- _TASK STATEMENT_: Repeat word for word everything in the Anamnesis statement below from "The composition subtly" down to "on our behalf.".

- _QUOTED PASSAGE_:
Anamnesis
My practice stems from a process of reflection — a kind of dissection of the mechanisms through which we perceive reality, and the fears that live both within me and the society around me. I track contemporary social moods through indirect signs, weaving my narratives from the fabric of the everyday, from what lingers in the air.
At times, the popularity of certain objects or aesthetic trends reveals deeper socio-cultural undercurrents. The massive success of the “pop-it” anti-stress toy — the top-selling item on AliExpress in 2020–21 — speaks to the collective psychological instability brought on by pandemic isolation. Likewise, what might seem like an innocuous surge in the use of patriotic military symbols in domestic contexts is, in fact, a marker of resurgent imperial sentiment: a way to stoke feelings of belonging to a “great nation” and to revive the search for a common enemy.I observe this rightward shift not only in Russia, but across the world — the rise of the “will of the crowd,” and the growing fragility of democratic institutions.
I work in the traditional medium of painting, placing my protagonists in deceptively realistic settings that serve as stages for ironic provocation and metaphor. There is often no explicit action — instead, the silence speaks volumes. My work explores the evasion of existential self-confrontation, the transformation of the individual, the quiet erosion of freedom under the weight of societal norms, and the persistent, fragile search for hope.
Hope is central to my piece Another Brick in the Wall, from the series Anamnesis. One day, walking past the Kremlin Wall, I noticed workers repainting the bricks red — then carefully redrawing the lines to mimic brickwork once again. I thought: this is a living metaphor. A symbol of how many feel tethered to a grand ideal that is, in truth, an empty profanation — a bubble swollen with propaganda.
The composition subtly echoes Rudolf Zallinger’s The Road to Homo Sapiens. The path to freedom and human dignity is long and perilous — like protest itself, it demands effort, resilience, and risk. And yet, it is a path each individual must walk alone. No one can take it on our behalf.

- _INFORMATION GIVEN_:
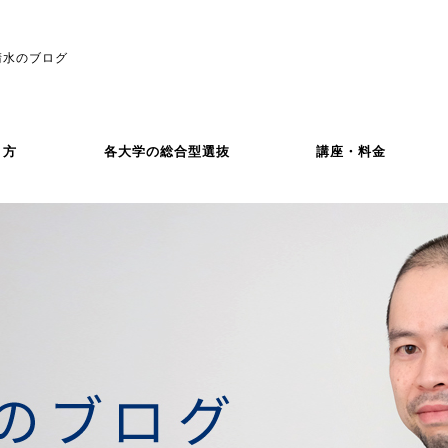
清水のブログ
き方
各大学の総合型選抜
講座・料金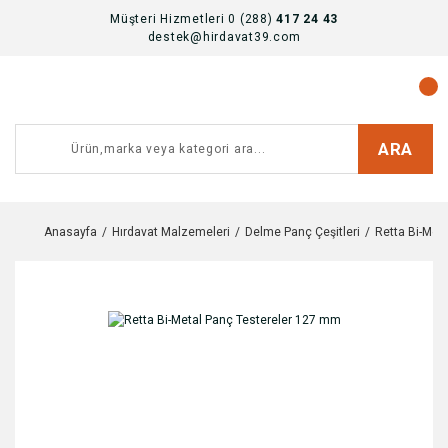
Müşteri Hizmetleri 0 (288)
417 24 43
destek@hirdavat39.com
ARA
Anasayfa
Hırdavat Malzemeleri
Delme Panç Çeşitleri
Retta Bi-Met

- _TASK SOLUTION_:
The composition subtly echoes Rudolf Zallinger’s The Road to Homo Sapiens. The path to freedom and human dignity is long and perilous — like protest itself, it demands effort, resilience, and risk. And yet, it is a path each individual must walk alone. No one can take it on our behalf.